● DATA SHOWN
>>>>

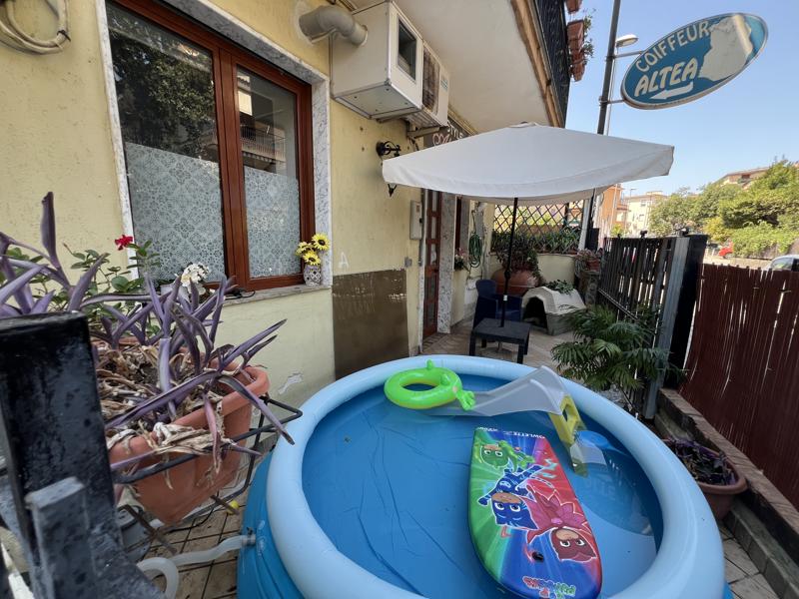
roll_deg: -1.1
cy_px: 300
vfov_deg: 89.9
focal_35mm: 13
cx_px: 400
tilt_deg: -10.2
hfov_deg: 106.2
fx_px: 300
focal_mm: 1.57
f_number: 1.8
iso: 32
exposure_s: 1/178
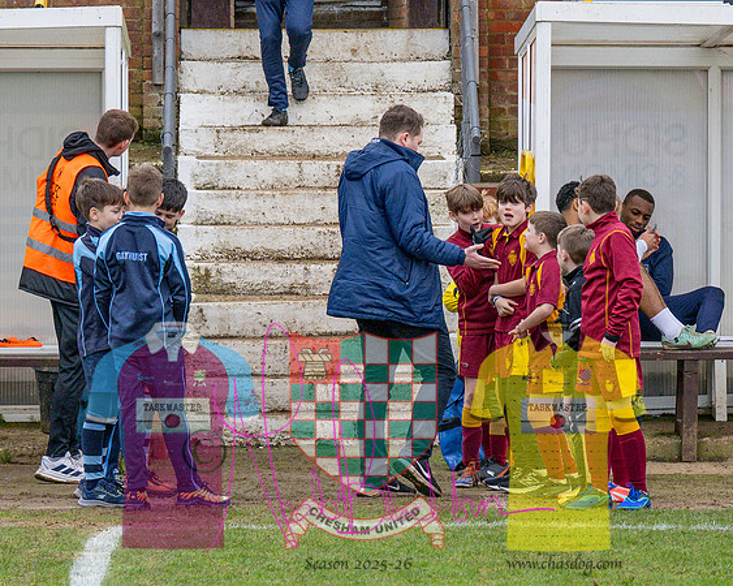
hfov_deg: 7.8
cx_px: 500
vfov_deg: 6.3
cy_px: 179
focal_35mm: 247
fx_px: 5354
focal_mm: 82
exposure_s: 1/800
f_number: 5
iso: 400
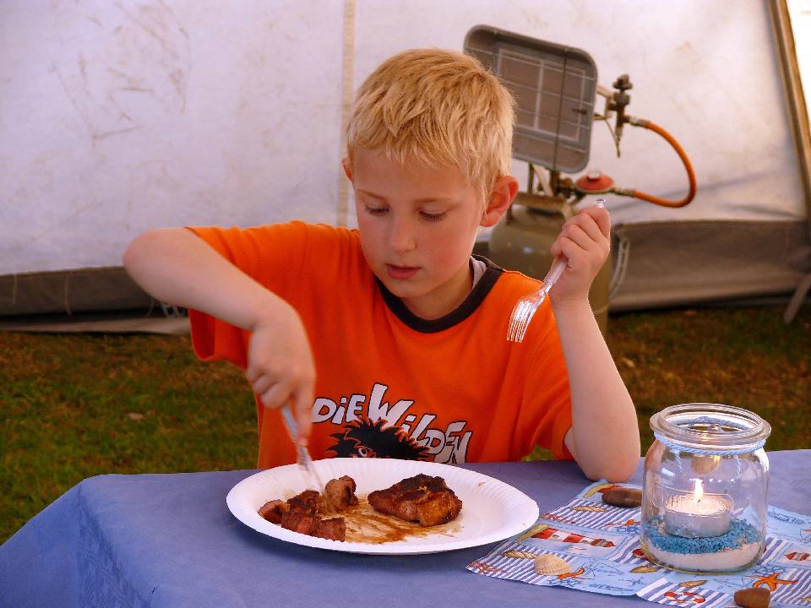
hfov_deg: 13.5
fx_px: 3421
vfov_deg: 10.2
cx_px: 406
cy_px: 304
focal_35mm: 146
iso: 100
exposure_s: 1/60
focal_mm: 31
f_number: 3.6
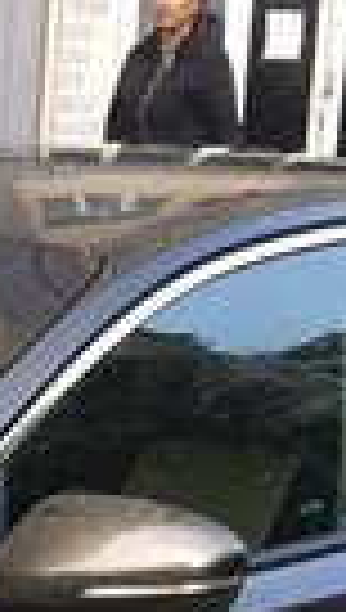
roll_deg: -1.2
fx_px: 2483
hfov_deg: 7.5
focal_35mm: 153
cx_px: -445
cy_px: 956
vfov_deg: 13.2
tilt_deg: -18.6
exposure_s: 1/100
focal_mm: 4.15
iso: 40
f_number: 2.2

<<<<

● WHAT YOU SHOULD DO
Give back exactly the lines from the one with "focal_35mm: 153" through the final line of the material, both ends included, and no others.

● COMPLETED EXERCISE
focal_35mm: 153
cx_px: -445
cy_px: 956
vfov_deg: 13.2
tilt_deg: -18.6
exposure_s: 1/100
focal_mm: 4.15
iso: 40
f_number: 2.2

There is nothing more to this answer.